- _JOB ITEM 1_: Print the following lines of the listing exactly as they appear, from the line with "Selbstverteidigung gemäß Artikel" up to and including the line with "Gemeinschaft hat die".

Visitors are nothing new
People have been coming to this canyon for thousands of years. In the waning days of the last Ice Age, Paleo-Indians lived on the banks of the Tennessee River during summers and retreated to the rock overhangs in the canyon for shelter in the winter, when the river would swell with flooding rains. Archaeologists have dated charcoal from their fires to be among the oldest evidence of human habitation in Alabama.
Under the Lacefields' care, the land has become a destination for wildflower enthusiasts, photographers and researchers.
Don Farrar, an Iowa State University professor and an expert on filmy ferns, regularly brings graduate students to study specimens and habitat.
When a nationally known expert on ferns, Robbin Moran of the New York Botanical Garden, visited Birmingham's Botanical Gardens, his hosts took him on a field trip to the Lacefields'.

[Collected data]
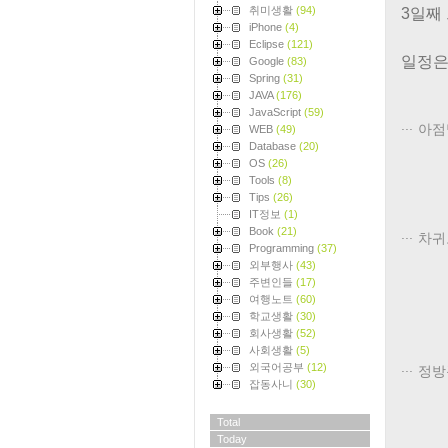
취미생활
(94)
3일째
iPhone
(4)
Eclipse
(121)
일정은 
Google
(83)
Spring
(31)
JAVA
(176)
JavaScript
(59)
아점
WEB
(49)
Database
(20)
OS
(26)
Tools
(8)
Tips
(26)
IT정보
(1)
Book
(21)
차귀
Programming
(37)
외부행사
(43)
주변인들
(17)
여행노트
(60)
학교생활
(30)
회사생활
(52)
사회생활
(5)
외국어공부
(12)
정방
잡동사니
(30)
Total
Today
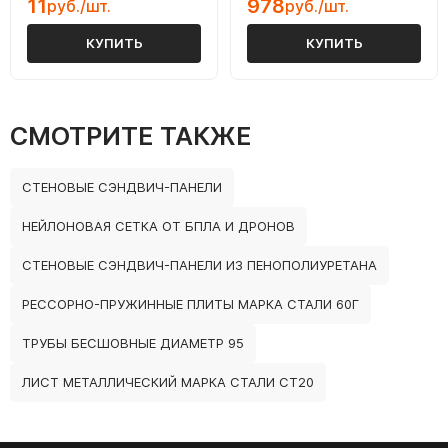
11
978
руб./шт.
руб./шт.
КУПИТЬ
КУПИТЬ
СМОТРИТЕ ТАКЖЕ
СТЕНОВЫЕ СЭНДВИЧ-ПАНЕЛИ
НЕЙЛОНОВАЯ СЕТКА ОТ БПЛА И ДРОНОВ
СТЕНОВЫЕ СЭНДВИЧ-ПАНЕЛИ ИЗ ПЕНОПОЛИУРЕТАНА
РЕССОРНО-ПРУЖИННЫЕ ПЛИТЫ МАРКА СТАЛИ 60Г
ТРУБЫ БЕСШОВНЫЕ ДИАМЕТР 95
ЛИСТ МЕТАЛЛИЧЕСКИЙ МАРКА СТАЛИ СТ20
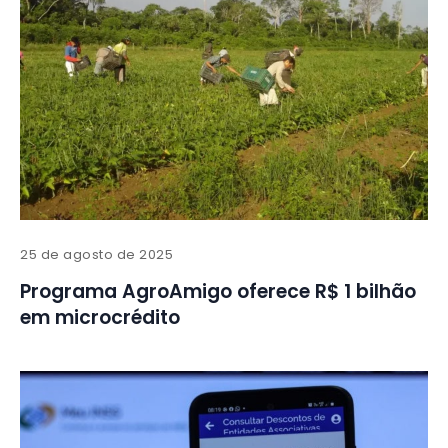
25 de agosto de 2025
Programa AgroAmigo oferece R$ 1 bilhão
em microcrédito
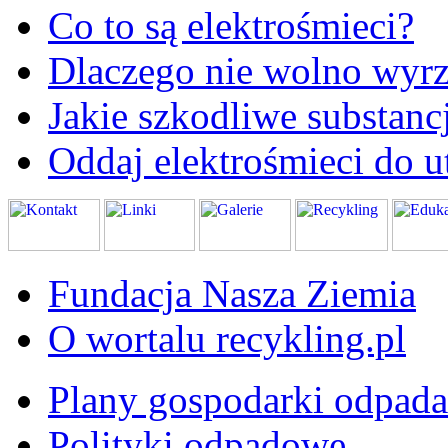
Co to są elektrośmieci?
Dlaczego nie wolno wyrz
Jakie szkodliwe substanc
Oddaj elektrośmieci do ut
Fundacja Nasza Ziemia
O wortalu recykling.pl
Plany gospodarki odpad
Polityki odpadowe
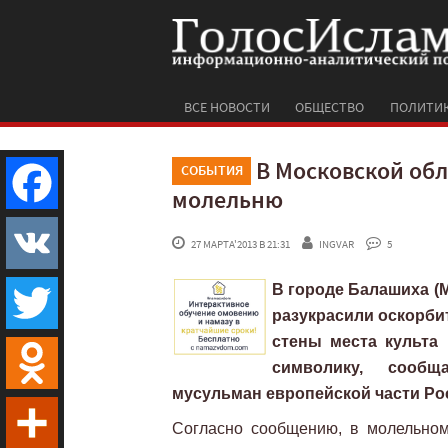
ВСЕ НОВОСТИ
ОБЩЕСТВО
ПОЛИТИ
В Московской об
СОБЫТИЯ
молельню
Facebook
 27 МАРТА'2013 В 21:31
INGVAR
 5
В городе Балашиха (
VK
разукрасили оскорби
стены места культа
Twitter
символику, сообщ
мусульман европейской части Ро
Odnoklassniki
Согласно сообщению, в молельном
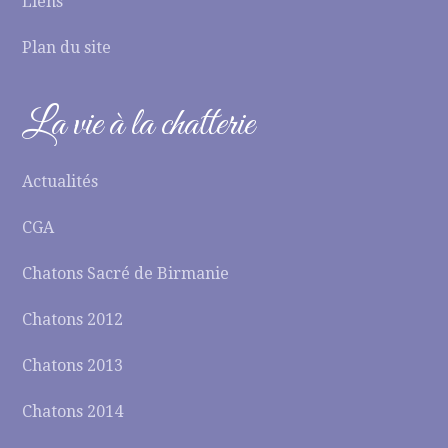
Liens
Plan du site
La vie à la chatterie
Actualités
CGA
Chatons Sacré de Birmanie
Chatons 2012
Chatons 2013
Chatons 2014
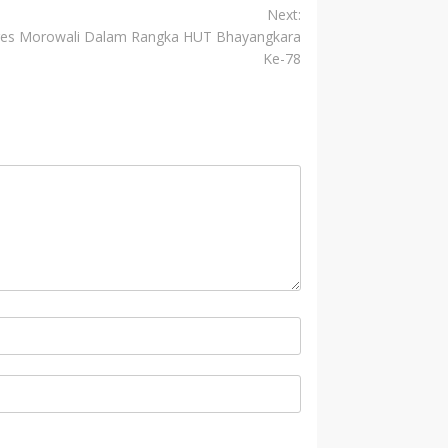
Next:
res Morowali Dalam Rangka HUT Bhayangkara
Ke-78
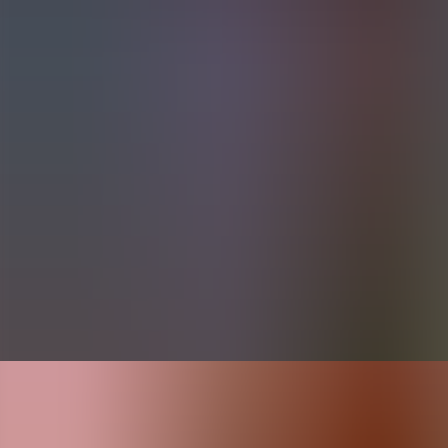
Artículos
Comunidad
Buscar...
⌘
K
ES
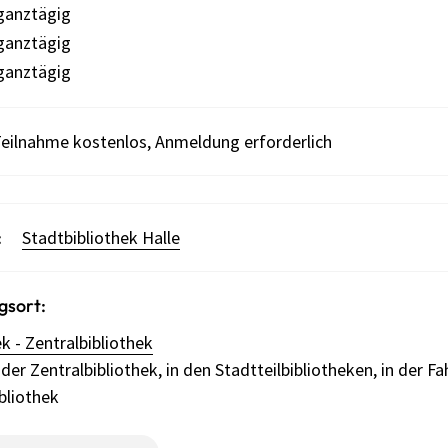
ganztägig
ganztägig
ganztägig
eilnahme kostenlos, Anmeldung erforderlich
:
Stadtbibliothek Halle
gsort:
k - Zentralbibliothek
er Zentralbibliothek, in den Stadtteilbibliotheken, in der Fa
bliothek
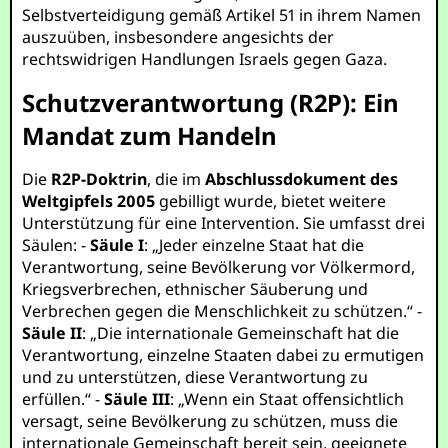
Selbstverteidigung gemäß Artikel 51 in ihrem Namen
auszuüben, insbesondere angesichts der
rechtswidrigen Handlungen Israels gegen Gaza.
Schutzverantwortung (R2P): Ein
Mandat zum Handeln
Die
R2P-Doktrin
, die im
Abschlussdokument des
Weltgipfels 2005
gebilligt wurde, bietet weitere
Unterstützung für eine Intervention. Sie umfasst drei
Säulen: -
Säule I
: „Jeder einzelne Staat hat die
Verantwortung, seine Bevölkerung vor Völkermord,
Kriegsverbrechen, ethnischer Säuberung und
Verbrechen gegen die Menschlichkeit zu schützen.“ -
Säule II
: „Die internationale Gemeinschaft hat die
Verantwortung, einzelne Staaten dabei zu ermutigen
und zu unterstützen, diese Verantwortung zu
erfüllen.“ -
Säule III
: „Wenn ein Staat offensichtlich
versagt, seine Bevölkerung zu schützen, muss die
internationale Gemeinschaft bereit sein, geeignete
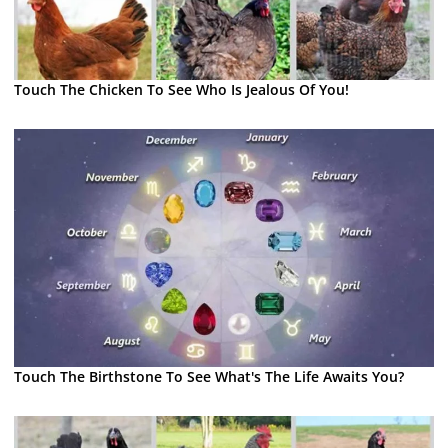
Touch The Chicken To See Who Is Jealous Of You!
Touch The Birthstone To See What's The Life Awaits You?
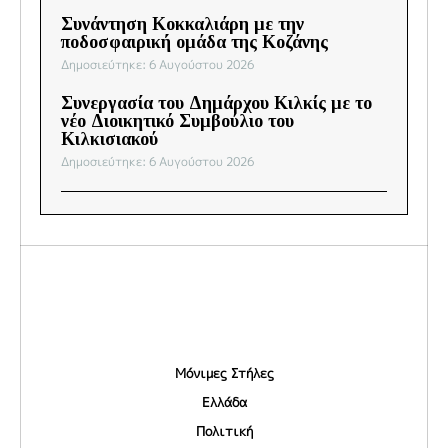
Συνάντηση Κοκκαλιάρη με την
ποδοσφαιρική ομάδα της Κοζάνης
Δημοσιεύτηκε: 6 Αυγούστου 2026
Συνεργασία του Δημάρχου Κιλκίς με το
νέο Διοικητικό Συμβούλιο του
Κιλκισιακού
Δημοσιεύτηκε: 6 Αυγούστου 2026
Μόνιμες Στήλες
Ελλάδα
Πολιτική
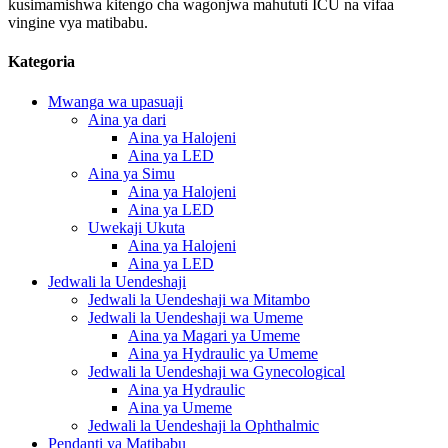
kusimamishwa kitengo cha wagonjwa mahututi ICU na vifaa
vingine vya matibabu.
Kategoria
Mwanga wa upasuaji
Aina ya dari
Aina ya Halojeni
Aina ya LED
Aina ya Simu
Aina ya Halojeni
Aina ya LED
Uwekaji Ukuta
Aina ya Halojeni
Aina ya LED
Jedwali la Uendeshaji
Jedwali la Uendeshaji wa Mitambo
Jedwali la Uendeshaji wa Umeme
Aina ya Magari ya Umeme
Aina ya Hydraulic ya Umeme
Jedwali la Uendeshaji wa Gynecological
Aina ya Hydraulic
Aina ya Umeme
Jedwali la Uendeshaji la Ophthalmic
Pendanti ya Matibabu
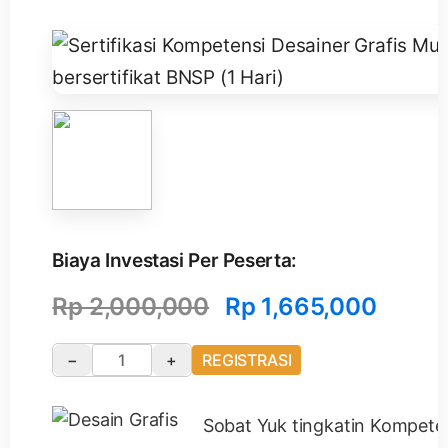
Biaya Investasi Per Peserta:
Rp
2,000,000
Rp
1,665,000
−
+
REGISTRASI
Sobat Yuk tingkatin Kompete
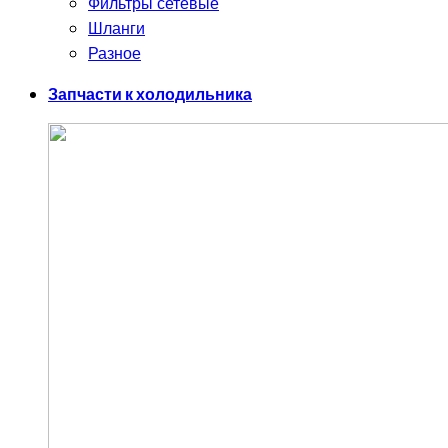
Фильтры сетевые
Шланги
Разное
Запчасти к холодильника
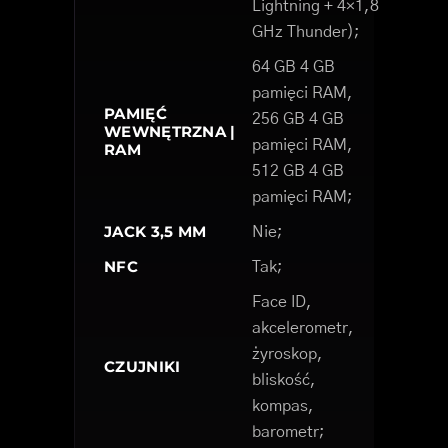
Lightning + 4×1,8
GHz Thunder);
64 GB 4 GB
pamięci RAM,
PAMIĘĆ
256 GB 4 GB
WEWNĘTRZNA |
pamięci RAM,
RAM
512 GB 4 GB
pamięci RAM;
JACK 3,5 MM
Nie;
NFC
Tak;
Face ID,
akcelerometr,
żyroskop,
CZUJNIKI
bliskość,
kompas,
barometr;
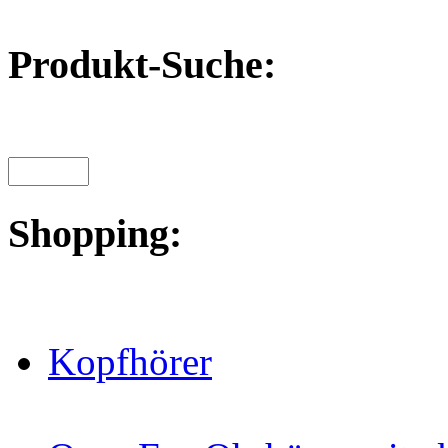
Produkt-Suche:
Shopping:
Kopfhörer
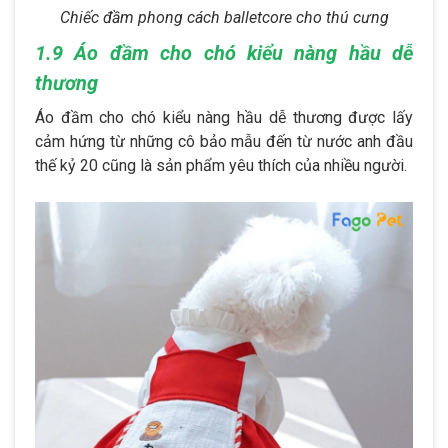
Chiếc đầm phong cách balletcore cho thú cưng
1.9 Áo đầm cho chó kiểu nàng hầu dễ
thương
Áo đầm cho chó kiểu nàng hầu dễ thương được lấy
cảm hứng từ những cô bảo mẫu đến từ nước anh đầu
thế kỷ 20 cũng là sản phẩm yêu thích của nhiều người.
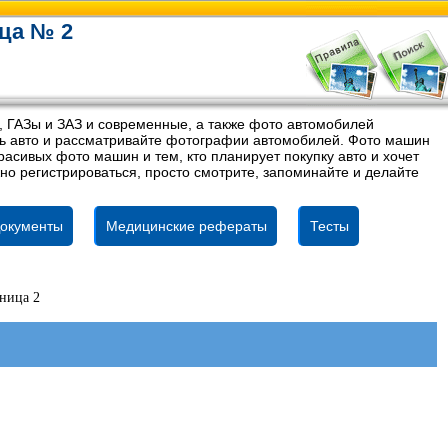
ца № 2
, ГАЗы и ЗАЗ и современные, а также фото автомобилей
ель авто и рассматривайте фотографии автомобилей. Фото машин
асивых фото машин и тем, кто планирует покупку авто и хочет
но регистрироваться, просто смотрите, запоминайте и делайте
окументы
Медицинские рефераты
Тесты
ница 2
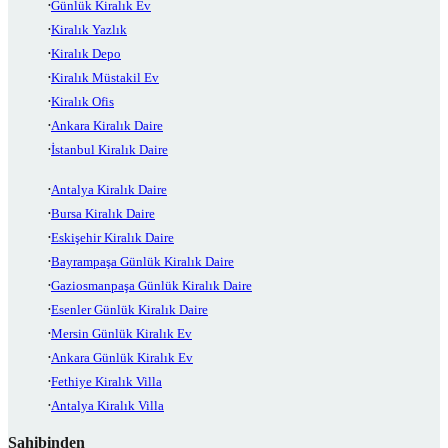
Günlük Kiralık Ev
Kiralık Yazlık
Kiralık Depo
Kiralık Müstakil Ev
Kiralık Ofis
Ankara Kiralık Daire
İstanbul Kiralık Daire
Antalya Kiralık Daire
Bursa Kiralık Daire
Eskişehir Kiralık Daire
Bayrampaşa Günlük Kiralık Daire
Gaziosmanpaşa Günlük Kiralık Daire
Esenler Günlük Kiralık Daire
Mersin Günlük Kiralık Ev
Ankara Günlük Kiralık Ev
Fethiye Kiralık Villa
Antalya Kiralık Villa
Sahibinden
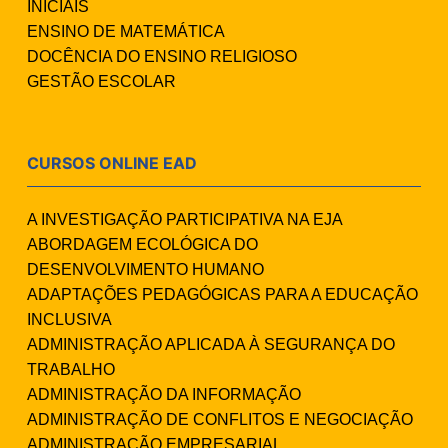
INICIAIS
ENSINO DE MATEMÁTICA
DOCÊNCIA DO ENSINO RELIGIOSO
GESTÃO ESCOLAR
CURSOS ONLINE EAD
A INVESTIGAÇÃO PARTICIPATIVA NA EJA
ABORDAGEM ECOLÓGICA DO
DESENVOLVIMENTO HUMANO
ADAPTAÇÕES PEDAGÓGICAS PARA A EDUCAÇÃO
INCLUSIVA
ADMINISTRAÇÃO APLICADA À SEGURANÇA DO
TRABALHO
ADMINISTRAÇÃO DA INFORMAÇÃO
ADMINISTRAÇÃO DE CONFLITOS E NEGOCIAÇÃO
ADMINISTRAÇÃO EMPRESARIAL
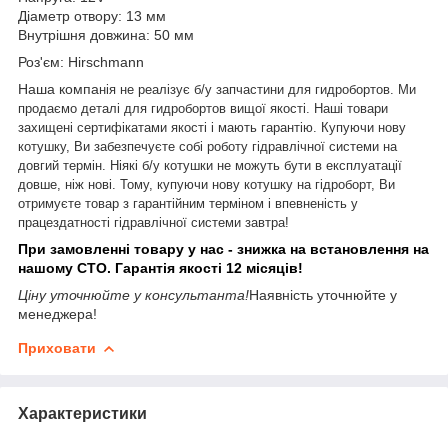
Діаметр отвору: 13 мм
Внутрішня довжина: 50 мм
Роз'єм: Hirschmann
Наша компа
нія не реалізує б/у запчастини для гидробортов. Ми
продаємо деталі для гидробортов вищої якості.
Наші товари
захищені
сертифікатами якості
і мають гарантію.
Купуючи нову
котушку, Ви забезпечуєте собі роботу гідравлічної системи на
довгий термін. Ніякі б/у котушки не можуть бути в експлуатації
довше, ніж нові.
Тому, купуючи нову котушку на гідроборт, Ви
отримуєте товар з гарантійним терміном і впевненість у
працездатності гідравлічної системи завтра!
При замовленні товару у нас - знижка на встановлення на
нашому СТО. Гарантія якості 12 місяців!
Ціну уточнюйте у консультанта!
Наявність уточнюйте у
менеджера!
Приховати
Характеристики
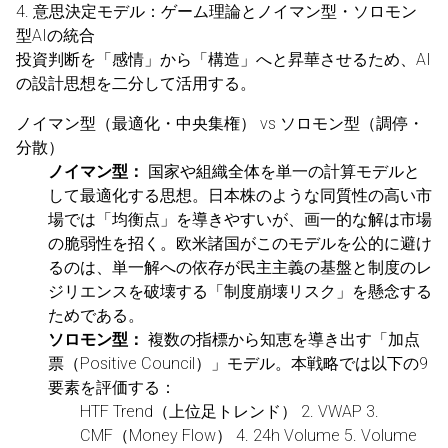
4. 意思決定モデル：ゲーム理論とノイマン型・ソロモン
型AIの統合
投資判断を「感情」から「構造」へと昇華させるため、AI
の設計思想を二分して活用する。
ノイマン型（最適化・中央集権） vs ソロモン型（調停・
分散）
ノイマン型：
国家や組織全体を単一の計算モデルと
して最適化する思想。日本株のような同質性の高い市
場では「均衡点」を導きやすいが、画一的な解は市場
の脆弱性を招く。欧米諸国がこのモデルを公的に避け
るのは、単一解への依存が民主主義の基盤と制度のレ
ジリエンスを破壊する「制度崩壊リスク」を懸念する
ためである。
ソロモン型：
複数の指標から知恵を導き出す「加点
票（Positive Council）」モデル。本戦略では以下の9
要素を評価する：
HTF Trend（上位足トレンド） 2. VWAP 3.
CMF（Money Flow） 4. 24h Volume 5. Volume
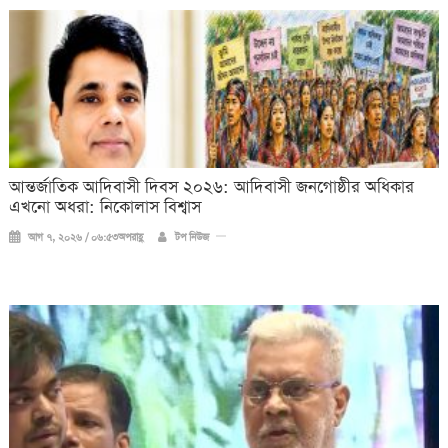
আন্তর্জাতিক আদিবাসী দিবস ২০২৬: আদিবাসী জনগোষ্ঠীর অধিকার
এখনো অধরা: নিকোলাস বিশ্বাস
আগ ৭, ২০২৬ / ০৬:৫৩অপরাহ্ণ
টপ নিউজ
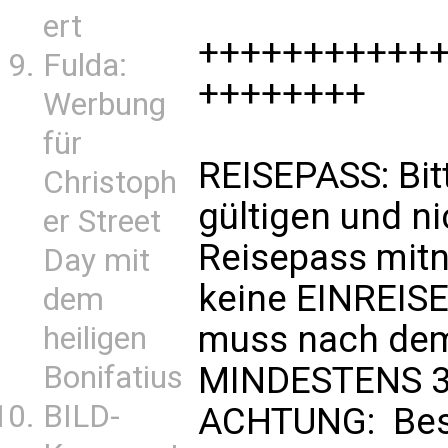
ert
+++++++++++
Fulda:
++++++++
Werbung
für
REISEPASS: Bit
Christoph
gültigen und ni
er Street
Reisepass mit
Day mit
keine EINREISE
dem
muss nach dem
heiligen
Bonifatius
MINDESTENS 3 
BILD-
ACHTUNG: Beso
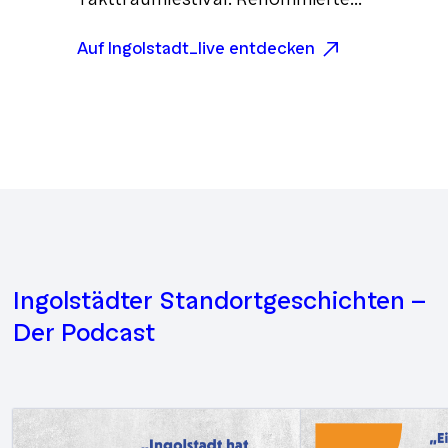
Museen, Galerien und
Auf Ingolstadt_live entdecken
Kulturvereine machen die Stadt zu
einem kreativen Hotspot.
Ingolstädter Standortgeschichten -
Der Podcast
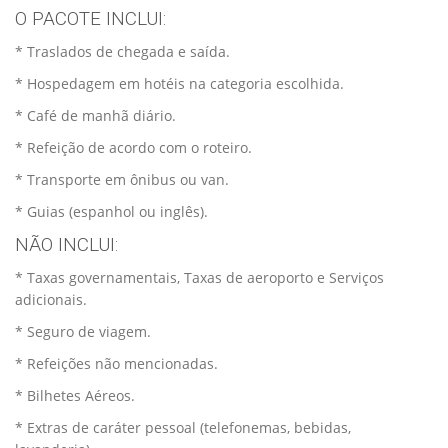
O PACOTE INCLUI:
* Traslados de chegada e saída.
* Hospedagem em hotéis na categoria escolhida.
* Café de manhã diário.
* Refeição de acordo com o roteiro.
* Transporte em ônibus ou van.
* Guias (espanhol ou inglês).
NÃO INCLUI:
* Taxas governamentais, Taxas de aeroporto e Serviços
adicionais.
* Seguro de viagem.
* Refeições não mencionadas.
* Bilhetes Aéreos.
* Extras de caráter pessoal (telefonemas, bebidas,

- _JOB ITEM 2_: Output the passage about visitors to the canyon word for word, from "Visitors are nothing" up to and including "specimens and habitat.".

- _REPLY 1_:
Selbstverteidigung gemäß Artikel 51 in ihrem Namen
auszuüben, insbesondere angesichts der
rechtswidrigen Handlungen Israels gegen Gaza.
Schutzverantwortung (R2P): Ein
Mandat zum Handeln
Die
R2P-Doktrin
, die im
Abschlussdokument des
Weltgipfels 2005
gebilligt wurde, bietet weitere
Unterstützung für eine Intervention. Sie umfasst drei
Säulen: -
Säule I
: „Jeder einzelne Staat hat die
Verantwortung, seine Bevölkerung vor Völkermord,
Kriegsverbrechen, ethnischer Säuberung und
Verbrechen gegen die Menschlichkeit zu schützen.“ -
Säule II
: „Die internationale Gemeinschaft hat die

- _REPLY 2_:
Visitors are nothing new
People have been coming to this canyon for thousands of years. In the waning days of the last Ice Age, Paleo-Indians lived on the banks of the Tennessee River during summers and retreated to the rock overhangs in the canyon for shelter in the winter, when the river would swell with flooding rains. Archaeologists have dated charcoal from their fires to be among the oldest evidence of human habitation in Alabama.
Under the Lacefields' care, the land has become a destination for wildflower enthusiasts, photographers and researchers.
Don Farrar, an Iowa State University professor and an expert on filmy ferns, regularly brings graduate students to study specimens and habitat.